Benefits top issue in 3-state Kroger strike


Workers say they can't afford health insurance proposal

By Joedy McCreary
The Associated Press

CHARLESTON, W.Va. - Kroger employee Susan Clark says she can't afford to take her two children to the doctor.

Under the company's contract proposal, the part-time delicatessen worker at a Charleston store said she would pay almost 42 percent of her weekly salary of $276.90 for health insurance for her family.

Walking a picket line Tuesday on the first full day of a strike at 44 Kroger supermarkets in West Virginia, Ohio and Kentucky, Clark said the company's offer doesn't go far enough.

The strike is "going to hurt us all," Clark said. "But we either hurt now, or hurt later. ... I'm not saying I want to be rich, but I at least want to be able to support my kids."

Union members say they would have had to pay more for health care or suffer cuts in benefits under Cincinnati-based Kroger's proposal. More than 3,300 members of United Food & Commercial Workers Local 400 walked off the job Monday night.

The stores, except for pharmacies, are closed during the strike, and Pete Williams, president of Kroger's mid-Atlantic region, wrote a letter to employees saying that some stores may not reopen if there was a strike.

The Ohio stores are in Belpre, Gallipolis, Marietta, Pomeroy and Proctorville.

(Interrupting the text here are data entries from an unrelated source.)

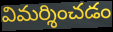
విమర్శించడం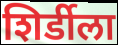
शिर्डीलाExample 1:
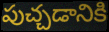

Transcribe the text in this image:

పుచ్చడానికి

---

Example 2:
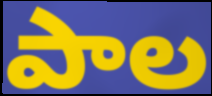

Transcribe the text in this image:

పాల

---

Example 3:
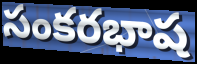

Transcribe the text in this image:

సంకరభాష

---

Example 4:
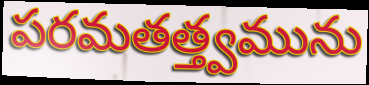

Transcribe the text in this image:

పరమతత్త్వమును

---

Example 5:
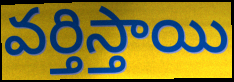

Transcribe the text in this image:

వర్తిస్తాయిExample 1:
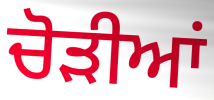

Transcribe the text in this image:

ਚੋੜੀਆਂ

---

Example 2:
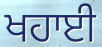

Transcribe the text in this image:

ਖਹਾਈ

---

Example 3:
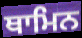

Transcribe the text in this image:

ਥਾਮਿਨ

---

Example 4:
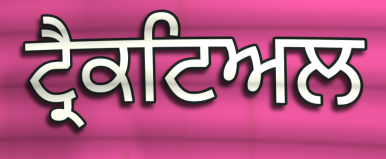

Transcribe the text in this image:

ਟ੍ਰੈਕਟਿਅਲ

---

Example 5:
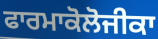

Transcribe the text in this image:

ਫਾਰਮਾਕੋਲੋਜੀਕਾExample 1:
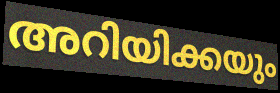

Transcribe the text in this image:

അറിയിക്കയും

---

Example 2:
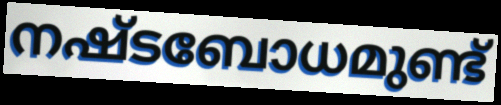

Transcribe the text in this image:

നഷ്ടബോധമുണ്ട്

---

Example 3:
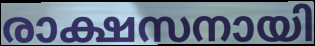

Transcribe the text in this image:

രാക്ഷസനായി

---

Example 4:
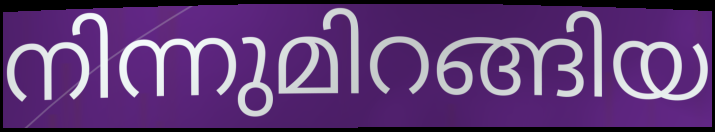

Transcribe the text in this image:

നിന്നുമിറങ്ങിയ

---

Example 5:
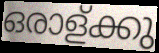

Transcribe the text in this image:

ഒരാള്ക്കു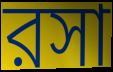
রসা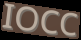
IOCC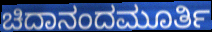
ಚಿದಾನಂದಮೂರ್ತಿ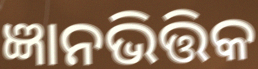
ଜ୍ଞାନଭିତ୍ତିକ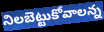
నిలబెట్టుకోవాలన్నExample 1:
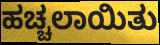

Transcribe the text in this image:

ಹಚ್ಚಲಾಯಿತು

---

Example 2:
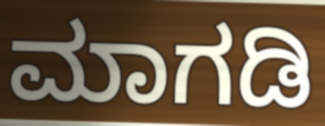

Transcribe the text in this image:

ಮಾಗಡಿ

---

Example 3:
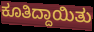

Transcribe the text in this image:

ಕೂತಿದ್ದಾಯಿತು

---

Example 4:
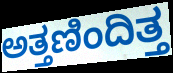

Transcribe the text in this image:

ಅತ್ತಣಿಂದಿತ್ತ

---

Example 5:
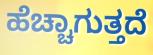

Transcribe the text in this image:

ಹೆಚ್ಚಾಗುತ್ತದೆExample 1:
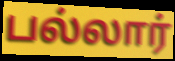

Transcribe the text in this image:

பல்லார்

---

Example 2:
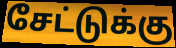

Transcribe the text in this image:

சேட்டுக்கு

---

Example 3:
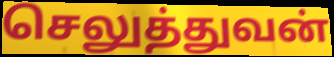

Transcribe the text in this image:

செலுத்துவன்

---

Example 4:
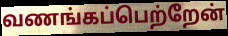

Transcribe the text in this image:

வணங்கப்பெற்றேன்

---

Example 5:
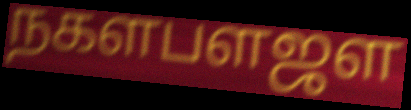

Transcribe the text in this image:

நகளபளஜளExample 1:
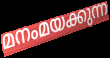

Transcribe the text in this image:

മനംമയക്കുന്ന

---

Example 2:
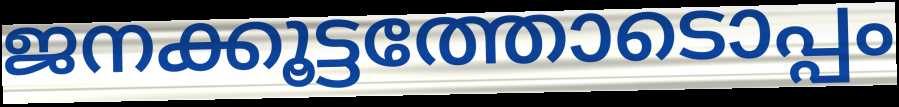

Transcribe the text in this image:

ജനക്കൂട്ടത്തോടൊപ്പം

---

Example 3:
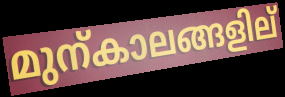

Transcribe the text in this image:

മുന്കാലങ്ങളില്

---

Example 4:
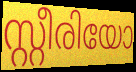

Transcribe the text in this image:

സ്റ്റീരിയോ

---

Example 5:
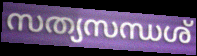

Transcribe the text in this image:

സത്യസന്ധശ്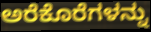
ಅರೆಕೊರೆಗಳನ್ನುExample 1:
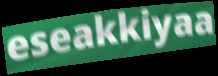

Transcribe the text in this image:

eseakkiyaa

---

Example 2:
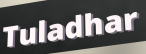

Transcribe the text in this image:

Tuladhar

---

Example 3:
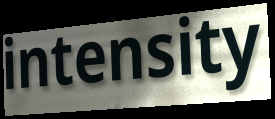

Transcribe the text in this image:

intensity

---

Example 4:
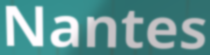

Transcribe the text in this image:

Nantes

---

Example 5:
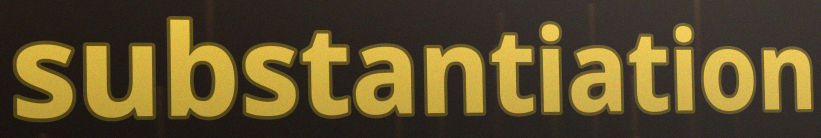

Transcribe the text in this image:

substantiation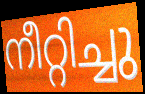
നീറ്റിച്ചുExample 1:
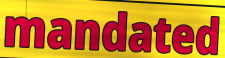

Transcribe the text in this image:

mandated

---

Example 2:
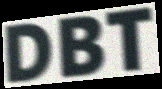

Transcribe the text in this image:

DBT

Kroger proposed an 8 percent, or $9 million, increase in what it pays into a health and welfare fund administered by a third party on behalf of the company and union. An independent actuary determined the fund needs an additional $29 million, union officials say.

Most workers would pay up to $100 more per week to keep their coverage, employee Terry Barker said.

Tom Roach, head deli clerk at the Gallipolis store, said workers should share in bonuses paid to managers.

"We're the ones that are in the stores working, putting the product on the shelves so that they can make the money," Roach, of Point Pleasant, told the Gallipolis Daily Tribune. "We just want to make a living so that we can take care of our own, just like they're doing."

Striking workers cheered wildly Tuesday as steady streams of motorists honked their horns in support in store parking lots throughout the region.

"This is a very strong, blue-collar area," Brad Stowers, a dairy clerk in Huntington, said. "People know what it's like to work and try to support a family."

No talks have been planned between the company and the union. Union President Jim Lowthers said Kroger must make the first move.

Kroger already had made "a last, best and final offer to the union," said Archie Fralin, a spokesman for Kroger's mid-Atlantic region in Roanoke, Va.

The company's offer also included hourly pay raises of 20-25 cents per hour this year and in 2005, along with lump-sum payments of $300-$500 in 2004 and 2006.

Workers in West Virginia are paying close attention to a strike in Southern California, where thousands of UFCW members are striking three supermarket chains: Kroger Co.'s Ralphs, Safeway Inc.'s Vons and Albertsons Inc.

"What's going on (in California) is the barometer ... It will dictate what happens everywhere," Barker said.

The Southern California chains are relying on store managers and replacement workers to keep nearly 900 stores open. Kroger managers in West Virginia, Kentucky and Ohio had no similar plans.